The Getty Villa Museum in Malibu is one of the must-see places in and around Los Angeles. It’s a museum on a hill overlooking the Pacific Ocean. A couple weeks ago, my friend and I went to the Getty to see a Greek play, Medea, skillfully adapted into present-day LA by playwright and USC Dramatic Arts Professor, Luis Alfaro.
The best part was that the entire experience was free for us because it was a Visions and Voices event. Visions and Voices is an arts and humanities initiative at USC started by President Nikias several years ago to provide inspiring interdisciplinary humanities events ranging from theatre, spoken word, and dance to digital sound exhibits, entertainment and symphonies. They often invite renowned authors and artists on-campus, and all events are free to USC students. Past guests have included playwright Anna Deavere Smith and radio talk show host Ira Glass.
It was refreshing to go on a field trip as a grad student.
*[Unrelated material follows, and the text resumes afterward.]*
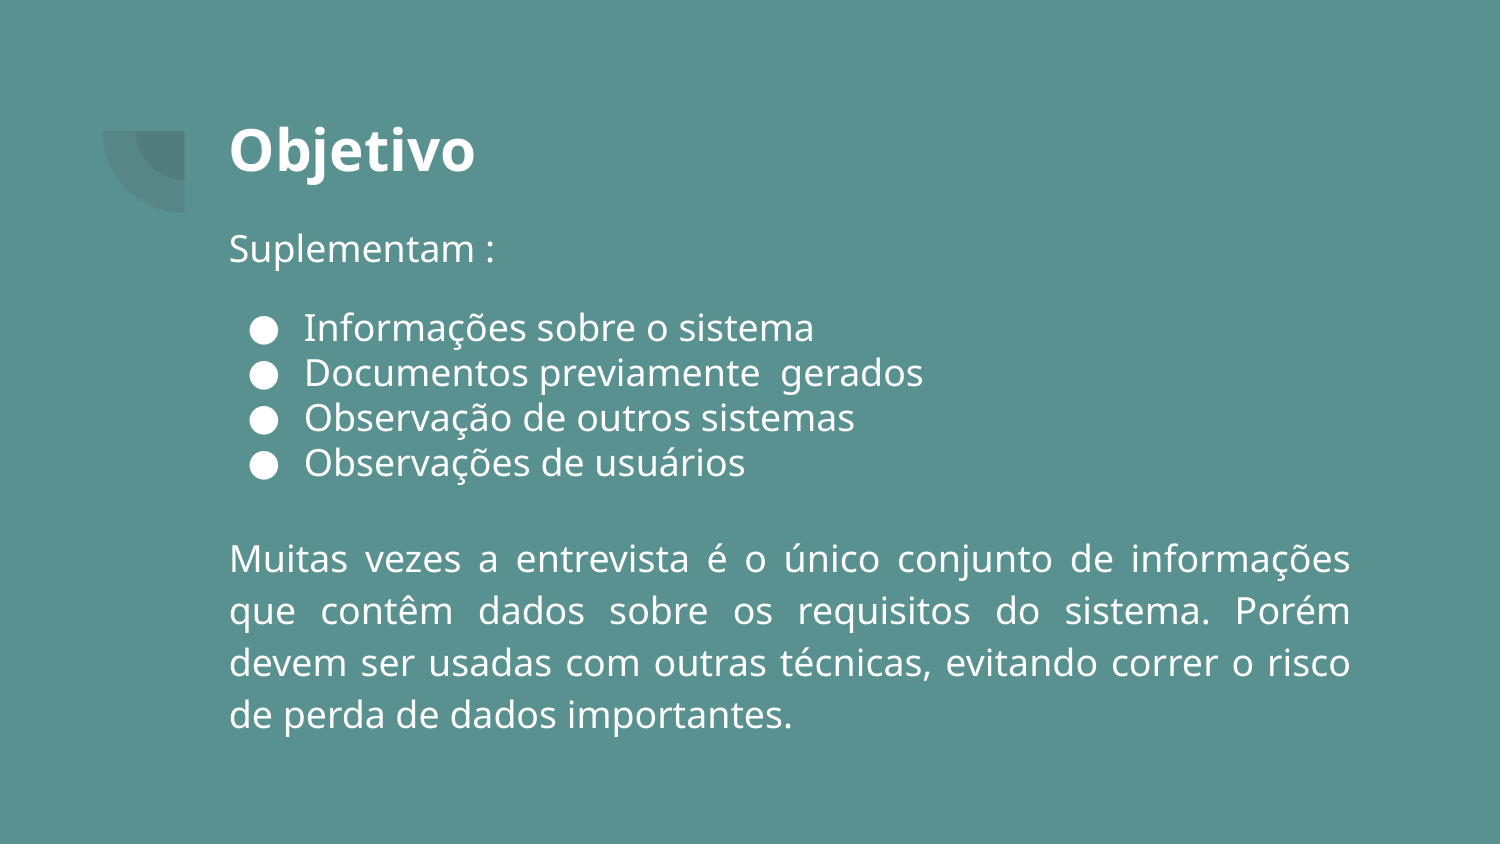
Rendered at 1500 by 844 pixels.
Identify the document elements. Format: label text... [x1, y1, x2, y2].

title Objetivo [213, 98, 1368, 203]
list Suplementam : Informações sobre o sistema Documentos previamente gerados Observação de outros sistemas Observações de usuários Muitas vezes a entrevista é o único conjunto de informações que contêm dados sobre os requisitos do sistema. Porém devem ser usadas com outras técnicas, evitando correr o risco de perda de dados importantes. [213, 203, 1368, 796]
The Villa’s open-air theatre was smaller than I expected but had a peaceful ambiance. The play itself, Mojada: A Medea in Los Angeles was a poignant tragedy. A story of family, revenge, and living in a foreign land feels down-to-earth and yet new. The tone was humorous, but also heart-wrenching at times. The flawless actors were fun to watch, and my personal favorite was Tita, the housekeeper.
I highly recommend attending any future Visions and Voices event, if for no other reason than free swag.